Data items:

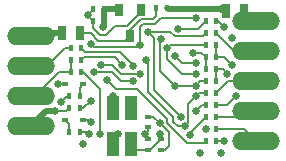
<source format=gbl>
G04 (created by PCBNEW (2013-04-19 BZR 4011)-stable) date 02/09/2014 23:44:52*
%MOIN*%
G04 Gerber Fmt 3.4, Leading zero omitted, Abs format*
%FSLAX34Y34*%
G01*
G70*
G90*
G04 APERTURE LIST*
%ADD10C,2.3622e-006*%
%ADD11R,0.0157X0.0236*%
%ADD12R,0.04X0.08*%
%ADD13R,0.0236X0.0157*%
%ADD14O,0.16X0.06*%
%ADD15R,0.0315X0.0394*%
%ADD16R,0.025X0.045*%
%ADD17C,0.025*%
%ADD18C,0.008*%
%ADD19C,0.02*%
G04 APERTURE END LIST*
G54D10*
G54D11*
X88473Y-63200D03*
X88827Y-63200D03*
G54D12*
X89750Y-66100D03*
X89750Y-67300D03*
X89150Y-67300D03*
X89150Y-66100D03*
G54D11*
X87723Y-64500D03*
X88077Y-64500D03*
X88473Y-62800D03*
X88827Y-62800D03*
X90927Y-62750D03*
X90573Y-62750D03*
X87723Y-64900D03*
X88077Y-64900D03*
X88027Y-66100D03*
X87673Y-66100D03*
G54D13*
X90750Y-67477D03*
X90750Y-67123D03*
X90300Y-66727D03*
X90300Y-66373D03*
G54D11*
X92577Y-66400D03*
X92223Y-66400D03*
X92577Y-65600D03*
X92223Y-65600D03*
X92577Y-67200D03*
X92223Y-67200D03*
X92577Y-65200D03*
X92223Y-65200D03*
X92577Y-63200D03*
X92223Y-63200D03*
X92577Y-64000D03*
X92223Y-64000D03*
X92577Y-63600D03*
X92223Y-63600D03*
X92577Y-64800D03*
X92223Y-64800D03*
X92577Y-66800D03*
X92223Y-66800D03*
X92577Y-66000D03*
X92223Y-66000D03*
X92223Y-64400D03*
X92577Y-64400D03*
X87723Y-64100D03*
X88077Y-64100D03*
G54D14*
X93900Y-63200D03*
X93900Y-64200D03*
X93900Y-65200D03*
X93900Y-66200D03*
X93900Y-67200D03*
X86400Y-63700D03*
X86400Y-64700D03*
X86400Y-65700D03*
X86400Y-66700D03*
G54D13*
X90300Y-67123D03*
X90300Y-67477D03*
G54D15*
X89700Y-63683D03*
X90075Y-62817D03*
X89325Y-62817D03*
G54D16*
X92900Y-62850D03*
X93500Y-62850D03*
X88050Y-63600D03*
X87450Y-63600D03*
G54D11*
X88027Y-66900D03*
X87673Y-66900D03*
X87673Y-65700D03*
X88027Y-65700D03*
G54D13*
X88150Y-66500D03*
X87550Y-66500D03*
X87550Y-65300D03*
X88150Y-65300D03*
G54D17*
X91400Y-66400D03*
X90300Y-63550D03*
X90250Y-64500D03*
X91550Y-66700D03*
X91900Y-65700D03*
X91700Y-67000D03*
X92223Y-66800D03*
X91900Y-63100D03*
X88400Y-63950D03*
X90050Y-64000D03*
X91900Y-66200D03*
X89800Y-65200D03*
X88500Y-64900D03*
X91200Y-64350D03*
X91900Y-64600D03*
X91300Y-63450D03*
X91200Y-65350D03*
X90750Y-63800D03*
X91900Y-65350D03*
X88750Y-64650D03*
X90050Y-64950D03*
X91900Y-64950D03*
X90950Y-64100D03*
X87400Y-65900D03*
X88950Y-65150D03*
X88350Y-66950D03*
X90200Y-66950D03*
X89300Y-66950D03*
X93250Y-65700D03*
X92850Y-63400D03*
X92850Y-67200D03*
X93100Y-64650D03*
X92950Y-64950D03*
X89800Y-64700D03*
X89450Y-64650D03*
X88700Y-66950D03*
X87300Y-65300D03*
X88400Y-66550D03*
X87200Y-66200D03*
X88800Y-63400D03*
X92050Y-67600D03*
X90700Y-66950D03*
X92750Y-62800D03*
X88400Y-65850D03*
X88150Y-67300D03*
X89150Y-65700D03*
X93100Y-63750D03*
X91800Y-64250D03*
X90700Y-66600D03*
X88300Y-63000D03*
X92750Y-67600D03*
G54D18*
X88050Y-63600D02*
X88400Y-63600D01*
X89533Y-63850D02*
X89700Y-63683D01*
X88650Y-63850D02*
X89533Y-63850D01*
X88400Y-63600D02*
X88650Y-63850D01*
X90573Y-62750D02*
X90573Y-63027D01*
X89700Y-63500D02*
X89700Y-63683D01*
X90075Y-63125D02*
X89700Y-63500D01*
X90475Y-63125D02*
X90075Y-63125D01*
X90573Y-63027D02*
X90475Y-63125D01*
X90300Y-63550D02*
X90500Y-63750D01*
X90500Y-65500D02*
X91400Y-66400D01*
X90500Y-63750D02*
X90500Y-65500D01*
X92223Y-63600D02*
X92123Y-63700D01*
X92123Y-63700D02*
X91200Y-63700D01*
X90300Y-63550D02*
X91050Y-63550D01*
X91050Y-63550D02*
X91200Y-63700D01*
X90250Y-64500D02*
X90300Y-64550D01*
X90300Y-64550D02*
X90300Y-65550D01*
X90300Y-65550D02*
X91150Y-66400D01*
X91900Y-65700D02*
X91650Y-65950D01*
X91650Y-66600D02*
X91550Y-66700D01*
X91650Y-65950D02*
X91650Y-66600D01*
X91550Y-66700D02*
X91300Y-66700D01*
X91150Y-66550D02*
X91150Y-66400D01*
X91300Y-66700D02*
X91150Y-66550D01*
X92000Y-65600D02*
X92223Y-65600D01*
X91900Y-65700D02*
X92000Y-65600D01*
X91700Y-67000D02*
X91700Y-66923D01*
X91700Y-66923D02*
X92223Y-66400D01*
X91900Y-63100D02*
X90750Y-63100D01*
X90050Y-64000D02*
X90050Y-63400D01*
X90550Y-63300D02*
X90750Y-63100D01*
X90150Y-63300D02*
X90550Y-63300D01*
X90050Y-63400D02*
X90150Y-63300D01*
X88500Y-64050D02*
X90000Y-64050D01*
X90000Y-64050D02*
X90050Y-64000D01*
X88400Y-63950D02*
X88500Y-64050D01*
X91900Y-66200D02*
X92100Y-66000D01*
X92100Y-66000D02*
X92223Y-66000D01*
X88500Y-64900D02*
X89100Y-64900D01*
X89100Y-64900D02*
X89400Y-65200D01*
X89400Y-65200D02*
X89800Y-65200D01*
X91300Y-63450D02*
X91973Y-63450D01*
X91973Y-63450D02*
X92223Y-63200D01*
X91450Y-64600D02*
X91900Y-64600D01*
X91200Y-64350D02*
X91450Y-64600D01*
X90750Y-63800D02*
X90700Y-63850D01*
X90700Y-63850D02*
X90700Y-64850D01*
X90700Y-64850D02*
X91200Y-65350D01*
X91200Y-65350D02*
X91900Y-65350D01*
X92050Y-65200D02*
X92223Y-65200D01*
X91900Y-65350D02*
X92050Y-65200D01*
X88750Y-64650D02*
X89100Y-64650D01*
X89400Y-64950D02*
X90050Y-64950D01*
X89100Y-64650D02*
X89400Y-64950D01*
X92223Y-64000D02*
X91050Y-64000D01*
X91050Y-64000D02*
X90950Y-64100D01*
X90950Y-64100D02*
X90950Y-64450D01*
X90950Y-64450D02*
X91450Y-64950D01*
X91450Y-64950D02*
X91900Y-64950D01*
X87673Y-65700D02*
X87600Y-65700D01*
X87600Y-65700D02*
X87400Y-65900D01*
X88950Y-65150D02*
X89250Y-65450D01*
X89250Y-65450D02*
X89950Y-65450D01*
X90950Y-66450D02*
X90950Y-66600D01*
X92173Y-67250D02*
X92223Y-67200D01*
X92173Y-67250D02*
X91600Y-67250D01*
X91600Y-67250D02*
X90950Y-66600D01*
X89950Y-65450D02*
X90950Y-66450D01*
X88027Y-66900D02*
X88300Y-66900D01*
X88300Y-66900D02*
X88350Y-66950D01*
X90300Y-67123D02*
X90300Y-67050D01*
X90300Y-67050D02*
X90200Y-66950D01*
X90300Y-66727D02*
X90300Y-66850D01*
X90300Y-66850D02*
X90200Y-66950D01*
X89150Y-67100D02*
X89150Y-67300D01*
X89300Y-66950D02*
X89150Y-67100D01*
X93900Y-63200D02*
X93850Y-63200D01*
X93850Y-63200D02*
X93500Y-62850D01*
X92950Y-66000D02*
X92577Y-66000D01*
X93250Y-65700D02*
X92950Y-66000D01*
X93900Y-67200D02*
X93500Y-66800D01*
X93500Y-66800D02*
X92577Y-66800D01*
X92577Y-63600D02*
X93177Y-64200D01*
X93177Y-64200D02*
X93900Y-64200D01*
X92577Y-63200D02*
X92650Y-63200D01*
X92650Y-63200D02*
X92850Y-63400D01*
X92577Y-67200D02*
X92850Y-67200D01*
X92577Y-64400D02*
X92850Y-64400D01*
X92850Y-64400D02*
X93100Y-64650D01*
X92577Y-64000D02*
X92577Y-64400D01*
X92577Y-64800D02*
X92800Y-64800D01*
X92800Y-64800D02*
X92950Y-64950D01*
X92577Y-64800D02*
X92577Y-65200D01*
X93900Y-65200D02*
X92977Y-65200D01*
X92977Y-65200D02*
X92577Y-65600D01*
X93900Y-66200D02*
X93700Y-66400D01*
X93700Y-66400D02*
X92577Y-66400D01*
X89375Y-64225D02*
X88202Y-64225D01*
X89800Y-64650D02*
X89375Y-64225D01*
X88202Y-64225D02*
X88077Y-64100D01*
X89800Y-64650D02*
X89800Y-64700D01*
X89800Y-64700D02*
X89800Y-64650D01*
X89200Y-64400D02*
X88177Y-64400D01*
X89200Y-64400D02*
X89450Y-64650D01*
X88177Y-64400D02*
X88077Y-64500D01*
X88077Y-64900D02*
X88150Y-64900D01*
X88700Y-66950D02*
X88700Y-65450D01*
X88150Y-64900D02*
X88700Y-65450D01*
G54D19*
X88827Y-62800D02*
X89308Y-62800D01*
X89308Y-62800D02*
X89325Y-62817D01*
X92750Y-62800D02*
X90977Y-62800D01*
X90977Y-62800D02*
X90927Y-62750D01*
G54D18*
X87550Y-65300D02*
X87300Y-65300D01*
X88150Y-66500D02*
X88350Y-66500D01*
X88350Y-66500D02*
X88400Y-66550D01*
X87200Y-66200D02*
X87573Y-66200D01*
X87573Y-66200D02*
X87673Y-66100D01*
G54D19*
X86400Y-66700D02*
X86900Y-66200D01*
X86900Y-66200D02*
X87200Y-66200D01*
G54D18*
X92900Y-62850D02*
X92850Y-62800D01*
X92850Y-62800D02*
X92750Y-62800D01*
G54D19*
X88827Y-63200D02*
X88827Y-63373D01*
X88827Y-63373D02*
X88800Y-63400D01*
X88827Y-62800D02*
X88827Y-63200D01*
G54D18*
X90750Y-67123D02*
X90750Y-67000D01*
X90750Y-67000D02*
X90700Y-66950D01*
X90300Y-67477D02*
X90373Y-67477D01*
X90727Y-67123D02*
X90750Y-67123D01*
X90373Y-67477D02*
X90727Y-67123D01*
X90300Y-67477D02*
X89927Y-67477D01*
X89927Y-67477D02*
X89750Y-67300D01*
X87723Y-64100D02*
X87550Y-64100D01*
X86950Y-64700D02*
X86400Y-64700D01*
X87550Y-64100D02*
X86950Y-64700D01*
X88027Y-65700D02*
X88027Y-65423D01*
X88027Y-65423D02*
X88150Y-65300D01*
X87673Y-66900D02*
X87673Y-66623D01*
X87673Y-66623D02*
X87550Y-66500D01*
G54D19*
X86400Y-63700D02*
X86500Y-63600D01*
X86500Y-63600D02*
X87450Y-63600D01*
G54D18*
X87723Y-64900D02*
X87723Y-64500D01*
X87723Y-64900D02*
X87350Y-64900D01*
X86550Y-65700D02*
X86400Y-65700D01*
X87350Y-64900D02*
X86550Y-65700D01*
X90075Y-62817D02*
X90075Y-62875D01*
X88900Y-63650D02*
X88700Y-63650D01*
X88700Y-63650D02*
X88473Y-63423D01*
X88473Y-63423D02*
X88473Y-63200D01*
X89200Y-63350D02*
X88900Y-63650D01*
X89600Y-63350D02*
X89200Y-63350D01*
X90075Y-62875D02*
X89600Y-63350D01*
X88027Y-66100D02*
X88150Y-66100D01*
X88150Y-66100D02*
X88400Y-65850D01*
X89150Y-66100D02*
X89150Y-65700D01*
X90700Y-66600D02*
X90473Y-66373D01*
X90700Y-66600D02*
X91000Y-66900D01*
X91000Y-66900D02*
X91000Y-67350D01*
X91000Y-67350D02*
X90873Y-67477D01*
X88473Y-63200D02*
X88473Y-63173D01*
X88473Y-63173D02*
X88300Y-63000D01*
X88473Y-62800D02*
X88473Y-62827D01*
X88473Y-62827D02*
X88300Y-63000D01*
X92073Y-64250D02*
X91800Y-64250D01*
X92073Y-64250D02*
X92223Y-64400D01*
X90473Y-66373D02*
X90300Y-66373D01*
X90873Y-67477D02*
X90750Y-67477D01*
X92223Y-64400D02*
X92223Y-64800D01*
M02*

</source>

**Work to complete**
What lines above hold the word "APERTURE"? List them all.

**Answer to this problem**
G04 APERTURE LIST*
G04 APERTURE END LIST*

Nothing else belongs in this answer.